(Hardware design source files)
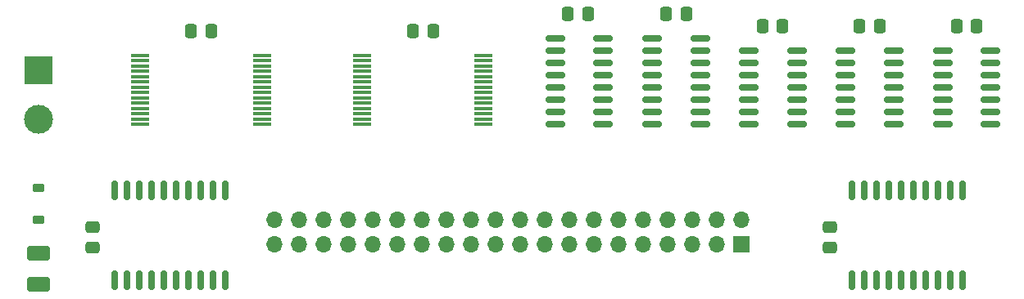
<source format=gbr>
%TF.GenerationSoftware,KiCad,Pcbnew,7.0.10*%
%TF.CreationDate,2024-01-06T13:40:11+01:00*%
%TF.ProjectId,p2000t-ram-expansion-board-smd,70323030-3074-42d7-9261-6d2d65787061,rev?*%
%TF.SameCoordinates,Original*%
%TF.FileFunction,Soldermask,Top*%
%TF.FilePolarity,Negative*%
%FSLAX46Y46*%
G04 Gerber Fmt 4.6, Leading zero omitted, Abs format (unit mm)*
G04 Created by KiCad (PCBNEW 7.0.10) date 2024-01-06 13:40:11*
%MOMM*%
%LPD*%
G01*
G04 APERTURE LIST*
G04 Aperture macros list*
%AMRoundRect*
0 Rectangle with rounded corners*
0 $1 Rounding radius*
0 $2 $3 $4 $5 $6 $7 $8 $9 X,Y pos of 4 corners*
0 Add a 4 corners polygon primitive as box body*
4,1,4,$2,$3,$4,$5,$6,$7,$8,$9,$2,$3,0*
0 Add four circle primitives for the rounded corners*
1,1,$1+$1,$2,$3*
1,1,$1+$1,$4,$5*
1,1,$1+$1,$6,$7*
1,1,$1+$1,$8,$9*
0 Add four rect primitives between the rounded corners*
20,1,$1+$1,$2,$3,$4,$5,0*
20,1,$1+$1,$4,$5,$6,$7,0*
20,1,$1+$1,$6,$7,$8,$9,0*
20,1,$1+$1,$8,$9,$2,$3,0*%
G04 Aperture macros list end*
%ADD10RoundRect,0.250000X0.337500X0.475000X-0.337500X0.475000X-0.337500X-0.475000X0.337500X-0.475000X0*%
%ADD11RoundRect,0.150000X0.150000X-0.875000X0.150000X0.875000X-0.150000X0.875000X-0.150000X-0.875000X0*%
%ADD12RoundRect,0.225000X0.375000X-0.225000X0.375000X0.225000X-0.375000X0.225000X-0.375000X-0.225000X0*%
%ADD13RoundRect,0.250000X-0.475000X0.337500X-0.475000X-0.337500X0.475000X-0.337500X0.475000X0.337500X0*%
%ADD14RoundRect,0.150000X-0.825000X-0.150000X0.825000X-0.150000X0.825000X0.150000X-0.825000X0.150000X0*%
%ADD15RoundRect,0.250001X0.924999X-0.499999X0.924999X0.499999X-0.924999X0.499999X-0.924999X-0.499999X0*%
%ADD16R,1.870000X0.380000*%
%ADD17R,3.000000X3.000000*%
%ADD18C,3.000000*%
%ADD19R,1.700000X1.700000*%
%ADD20O,1.700000X1.700000*%
G04 APERTURE END LIST*
D10*
%TO.C,C1*%
X103272500Y-57912000D03*
X101197500Y-57912000D03*
%TD*%
D11*
%TO.C,U5*%
X110490000Y-84230000D03*
X111760000Y-84230000D03*
X113030000Y-84230000D03*
X114300000Y-84230000D03*
X115570000Y-84230000D03*
X116840000Y-84230000D03*
X118110000Y-84230000D03*
X119380000Y-84230000D03*
X120650000Y-84230000D03*
X121920000Y-84230000D03*
X121920000Y-74930000D03*
X120650000Y-74930000D03*
X119380000Y-74930000D03*
X118110000Y-74930000D03*
X116840000Y-74930000D03*
X115570000Y-74930000D03*
X114300000Y-74930000D03*
X113030000Y-74930000D03*
X111760000Y-74930000D03*
X110490000Y-74930000D03*
%TD*%
D10*
%TO.C,C9*%
X83185000Y-56642000D03*
X81110000Y-56642000D03*
%TD*%
D12*
%TO.C,D1*%
X26416000Y-77978000D03*
X26416000Y-74678000D03*
%TD*%
D13*
%TO.C,C10*%
X108204000Y-78740000D03*
X108204000Y-80815000D03*
%TD*%
D10*
%TO.C,C6*%
X67157500Y-58420000D03*
X65082500Y-58420000D03*
%TD*%
D14*
%TO.C,U9*%
X79789800Y-59200000D03*
X79789800Y-60470000D03*
X79789800Y-61740000D03*
X79789800Y-63010000D03*
X79789800Y-64280000D03*
X79789800Y-65550000D03*
X79789800Y-66820000D03*
X79789800Y-68090000D03*
X84739800Y-68090000D03*
X84739800Y-66820000D03*
X84739800Y-65550000D03*
X84739800Y-64280000D03*
X84739800Y-63010000D03*
X84739800Y-61740000D03*
X84739800Y-60470000D03*
X84739800Y-59200000D03*
%TD*%
%TO.C,U1*%
X99799500Y-60455000D03*
X99799500Y-61725000D03*
X99799500Y-62995000D03*
X99799500Y-64265000D03*
X99799500Y-65535000D03*
X99799500Y-66805000D03*
X99799500Y-68075000D03*
X104749500Y-68075000D03*
X104749500Y-66805000D03*
X104749500Y-65535000D03*
X104749500Y-64265000D03*
X104749500Y-62995000D03*
X104749500Y-61725000D03*
X104749500Y-60455000D03*
%TD*%
D10*
%TO.C,C7*%
X44217500Y-58420000D03*
X42142500Y-58420000D03*
%TD*%
%TO.C,C5*%
X93307200Y-56642000D03*
X91232200Y-56642000D03*
%TD*%
D11*
%TO.C,U8*%
X34290000Y-84230000D03*
X35560000Y-84230000D03*
X36830000Y-84230000D03*
X38100000Y-84230000D03*
X39370000Y-84230000D03*
X40640000Y-84230000D03*
X41910000Y-84230000D03*
X43180000Y-84230000D03*
X44450000Y-84230000D03*
X45720000Y-84230000D03*
X45720000Y-74930000D03*
X44450000Y-74930000D03*
X43180000Y-74930000D03*
X41910000Y-74930000D03*
X40640000Y-74930000D03*
X39370000Y-74930000D03*
X38100000Y-74930000D03*
X36830000Y-74930000D03*
X35560000Y-74930000D03*
X34290000Y-74930000D03*
%TD*%
D15*
%TO.C,C3*%
X26416000Y-84683000D03*
X26416000Y-81433000D03*
%TD*%
D10*
%TO.C,C4*%
X113305500Y-57912000D03*
X111230500Y-57912000D03*
%TD*%
D13*
%TO.C,C2*%
X32004000Y-78740000D03*
X32004000Y-80815000D03*
%TD*%
D16*
%TO.C,U4*%
X59850000Y-60920000D03*
X59850000Y-61470000D03*
X59850000Y-62020000D03*
X59850000Y-62570000D03*
X59850000Y-63120000D03*
X59850000Y-63670000D03*
X59850000Y-64220000D03*
X59850000Y-64770000D03*
X59850000Y-65320000D03*
X59850000Y-65870000D03*
X59850000Y-66420000D03*
X59850000Y-66970000D03*
X59850000Y-67520000D03*
X59850000Y-68070000D03*
X72390000Y-68070000D03*
X72390000Y-67520000D03*
X72390000Y-66970000D03*
X72390000Y-66420000D03*
X72390000Y-65870000D03*
X72390000Y-65320000D03*
X72390000Y-64770000D03*
X72390000Y-64220000D03*
X72390000Y-63670000D03*
X72390000Y-63120000D03*
X72390000Y-62570000D03*
X72390000Y-62020000D03*
X72390000Y-61470000D03*
X72390000Y-60920000D03*
%TD*%
D14*
%TO.C,U6*%
X109804300Y-60455000D03*
X109804300Y-61725000D03*
X109804300Y-62995000D03*
X109804300Y-64265000D03*
X109804300Y-65535000D03*
X109804300Y-66805000D03*
X109804300Y-68075000D03*
X114754300Y-68075000D03*
X114754300Y-66805000D03*
X114754300Y-65535000D03*
X114754300Y-64265000D03*
X114754300Y-62995000D03*
X114754300Y-61725000D03*
X114754300Y-60455000D03*
%TD*%
%TO.C,U7*%
X89794700Y-59200000D03*
X89794700Y-60470000D03*
X89794700Y-61740000D03*
X89794700Y-63010000D03*
X89794700Y-64280000D03*
X89794700Y-65550000D03*
X89794700Y-66820000D03*
X89794700Y-68090000D03*
X94744700Y-68090000D03*
X94744700Y-66820000D03*
X94744700Y-65550000D03*
X94744700Y-64280000D03*
X94744700Y-63010000D03*
X94744700Y-61740000D03*
X94744700Y-60470000D03*
X94744700Y-59200000D03*
%TD*%
D10*
%TO.C,C8*%
X123321700Y-57912000D03*
X121246700Y-57912000D03*
%TD*%
D16*
%TO.C,U2*%
X36910000Y-60920000D03*
X36910000Y-61470000D03*
X36910000Y-62020000D03*
X36910000Y-62570000D03*
X36910000Y-63120000D03*
X36910000Y-63670000D03*
X36910000Y-64220000D03*
X36910000Y-64770000D03*
X36910000Y-65320000D03*
X36910000Y-65870000D03*
X36910000Y-66420000D03*
X36910000Y-66970000D03*
X36910000Y-67520000D03*
X36910000Y-68070000D03*
X49450000Y-68070000D03*
X49450000Y-67520000D03*
X49450000Y-66970000D03*
X49450000Y-66420000D03*
X49450000Y-65870000D03*
X49450000Y-65320000D03*
X49450000Y-64770000D03*
X49450000Y-64220000D03*
X49450000Y-63670000D03*
X49450000Y-63120000D03*
X49450000Y-62570000D03*
X49450000Y-62020000D03*
X49450000Y-61470000D03*
X49450000Y-60920000D03*
%TD*%
D17*
%TO.C,J3*%
X26416000Y-62484000D03*
D18*
X26416000Y-67564000D03*
%TD*%
D14*
%TO.C,U3*%
X119809200Y-60455000D03*
X119809200Y-61725000D03*
X119809200Y-62995000D03*
X119809200Y-64265000D03*
X119809200Y-65535000D03*
X119809200Y-66805000D03*
X119809200Y-68075000D03*
X124759200Y-68075000D03*
X124759200Y-66805000D03*
X124759200Y-65535000D03*
X124759200Y-64265000D03*
X124759200Y-62995000D03*
X124759200Y-61725000D03*
X124759200Y-60455000D03*
%TD*%
D19*
%TO.C,J1*%
X99055000Y-80518000D03*
D20*
X99055000Y-77978000D03*
X96515000Y-80518000D03*
X96515000Y-77978000D03*
X93975000Y-80518000D03*
X93975000Y-77978000D03*
X91435000Y-80518000D03*
X91435000Y-77978000D03*
X88895000Y-80518000D03*
X88895000Y-77978000D03*
X86355000Y-80518000D03*
X86355000Y-77978000D03*
X83815000Y-80518000D03*
X83815000Y-77978000D03*
X81275000Y-80518000D03*
X81275000Y-77978000D03*
X78735000Y-80518000D03*
X78735000Y-77978000D03*
X76195000Y-80518000D03*
X76195000Y-77978000D03*
X73655000Y-80518000D03*
X73655000Y-77978000D03*
X71115000Y-80518000D03*
X71115000Y-77978000D03*
X68575000Y-80518000D03*
X68575000Y-77978000D03*
X66035000Y-80518000D03*
X66035000Y-77978000D03*
X63495000Y-80518000D03*
X63495000Y-77978000D03*
X60955000Y-80518000D03*
X60955000Y-77978000D03*
X58415000Y-80518000D03*
X58415000Y-77978000D03*
X55875000Y-80518000D03*
X55875000Y-77978000D03*
X53335000Y-80518000D03*
X53335000Y-77978000D03*
X50795000Y-80518000D03*
X50795000Y-77978000D03*
%TD*%
M02*

</source>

What to produce:
Using the records above, copy all lines that include the word "rounded".

Written reply:
0 Rectangle with rounded corners*
0 Add four circle primitives for the rounded corners*
0 Add four rect primitives between the rounded corners*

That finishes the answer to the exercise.